:: Goal of the exercise ::
Reprint each record exactly. Pictures are not reprinted.

:: Data to use ::
□ □ □
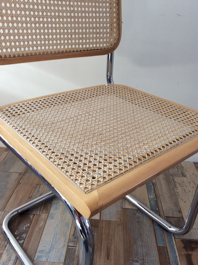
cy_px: 132
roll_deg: -2.3
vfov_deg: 56.9
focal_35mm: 32
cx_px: 99
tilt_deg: -27.9
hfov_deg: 44.1
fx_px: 245
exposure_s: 1/25
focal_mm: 3.3
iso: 40
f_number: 2.4
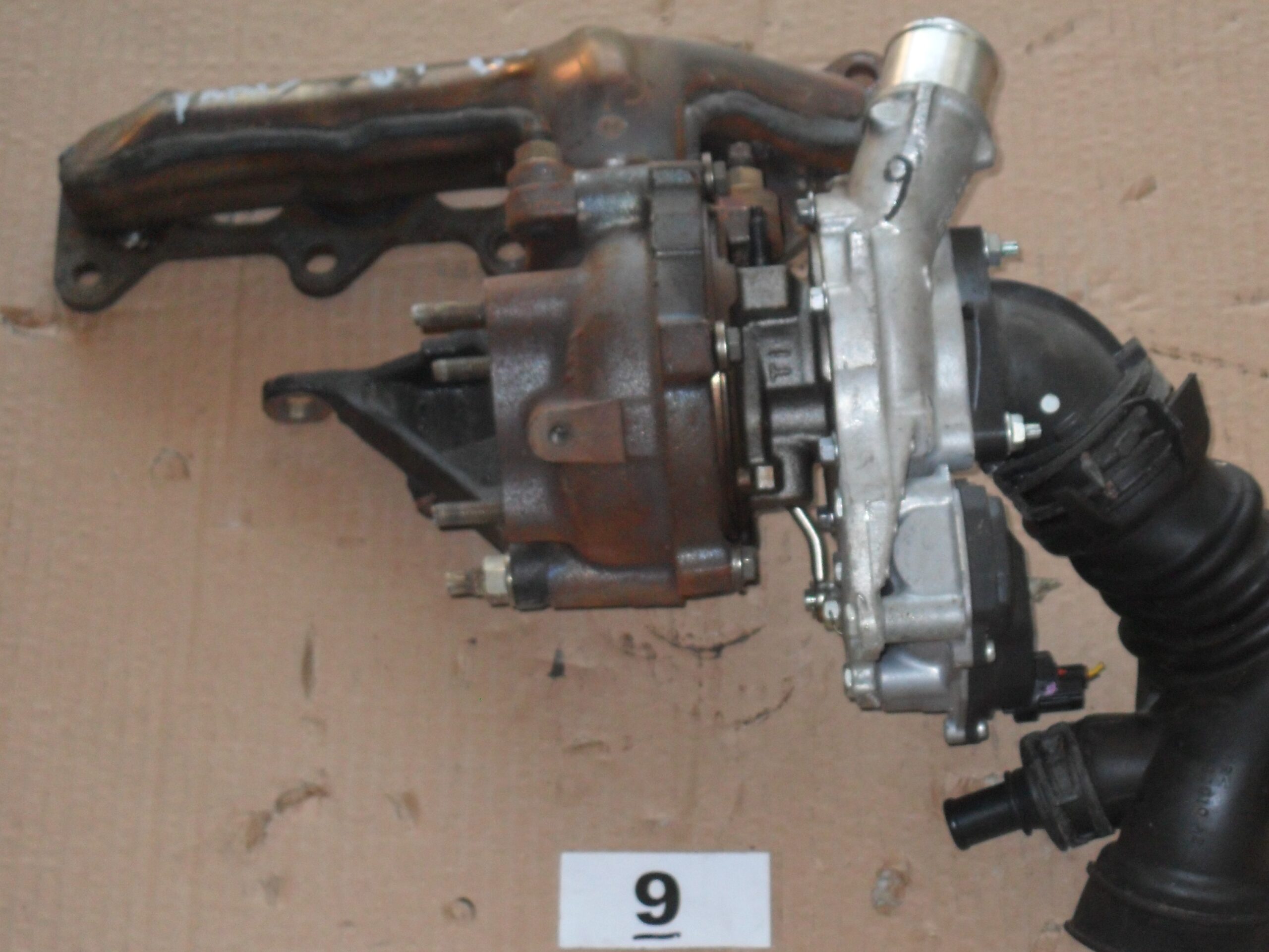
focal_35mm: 75
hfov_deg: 26.0
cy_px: 476
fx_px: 2749
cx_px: 634
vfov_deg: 19.6
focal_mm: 13.5
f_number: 4.6
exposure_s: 1/60
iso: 200
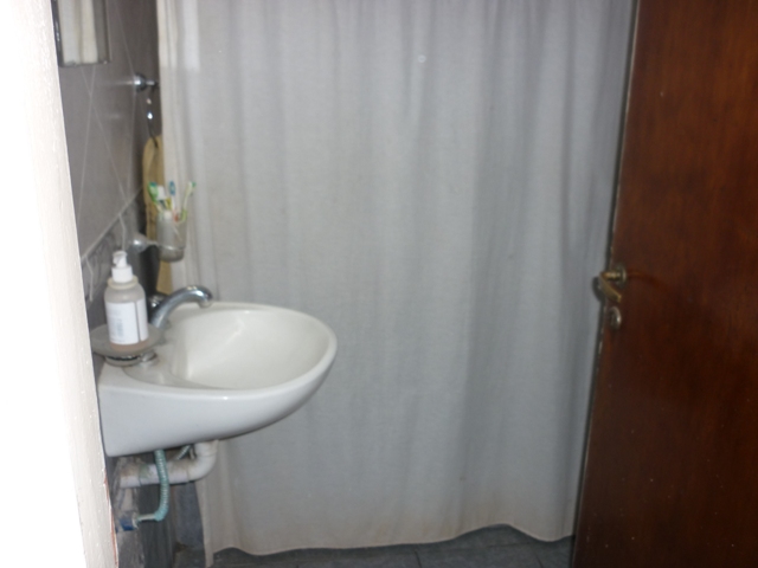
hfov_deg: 55.4
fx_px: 723
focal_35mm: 33
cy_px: 284
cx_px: 379
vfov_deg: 42.9
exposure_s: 1/30
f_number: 2.8
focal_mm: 5.5
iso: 100
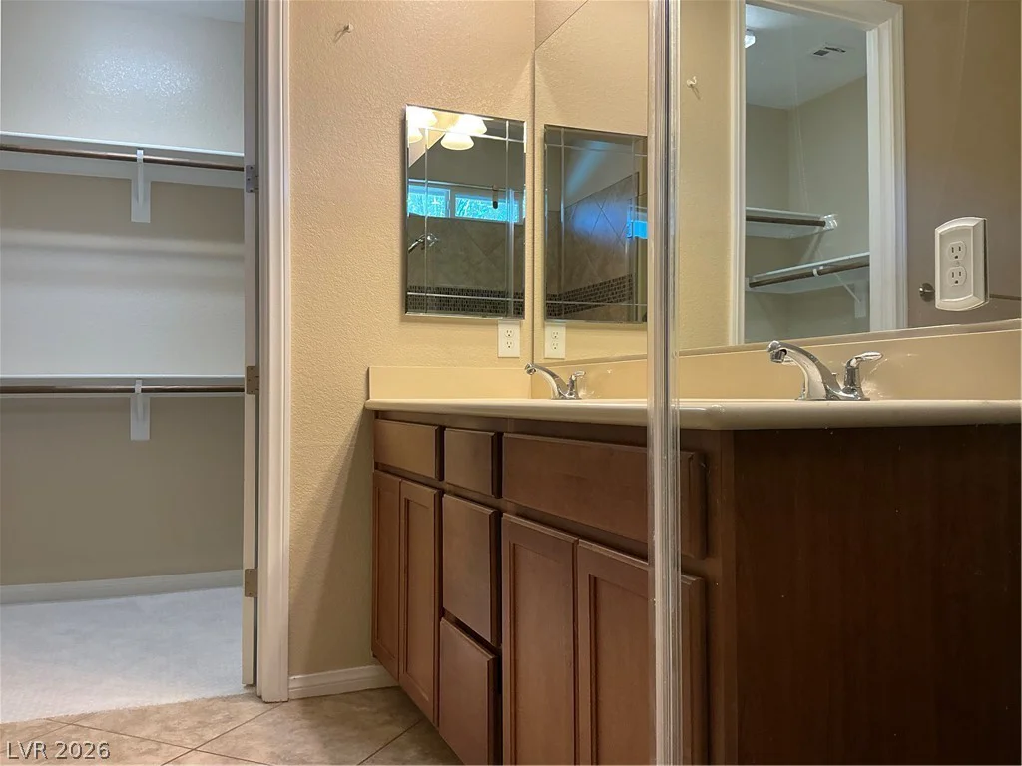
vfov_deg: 49.7
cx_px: 511
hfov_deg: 63.4
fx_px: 827
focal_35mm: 28
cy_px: 383
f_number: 1.8
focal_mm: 3
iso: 64
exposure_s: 1/60
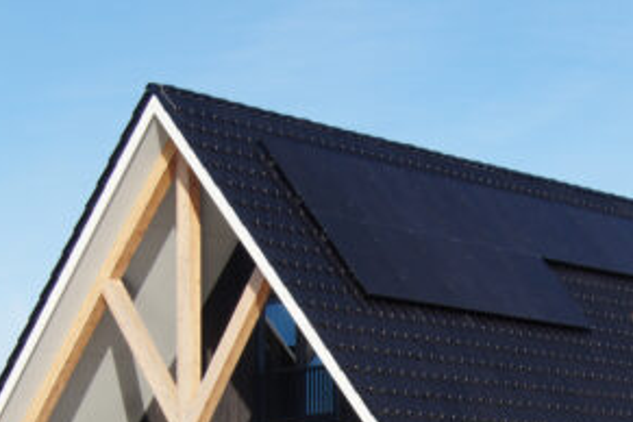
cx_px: 496
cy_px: 519
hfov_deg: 19.6
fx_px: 1811
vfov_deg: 12.9
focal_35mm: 103
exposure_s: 1/160
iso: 100
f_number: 10
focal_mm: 26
□ □ □
:: Response to this exercise ::
cy_px: 132
roll_deg: -2.3
vfov_deg: 56.9
focal_35mm: 32
cx_px: 99
tilt_deg: -27.9
hfov_deg: 44.1
fx_px: 245
exposure_s: 1/25
focal_mm: 3.3
iso: 40
f_number: 2.4
focal_35mm: 75
hfov_deg: 26.0
cy_px: 476
fx_px: 2749
cx_px: 634
vfov_deg: 19.6
focal_mm: 13.5
f_number: 4.6
exposure_s: 1/60
iso: 200
hfov_deg: 55.4
fx_px: 723
focal_35mm: 33
cy_px: 284
cx_px: 379
vfov_deg: 42.9
exposure_s: 1/30
f_number: 2.8
focal_mm: 5.5
iso: 100
vfov_deg: 49.7
cx_px: 511
hfov_deg: 63.4
fx_px: 827
focal_35mm: 28
cy_px: 383
f_number: 1.8
focal_mm: 3
iso: 64
exposure_s: 1/60
cx_px: 496
cy_px: 519
hfov_deg: 19.6
fx_px: 1811
vfov_deg: 12.9
focal_35mm: 103
exposure_s: 1/160
iso: 100
f_number: 10
focal_mm: 26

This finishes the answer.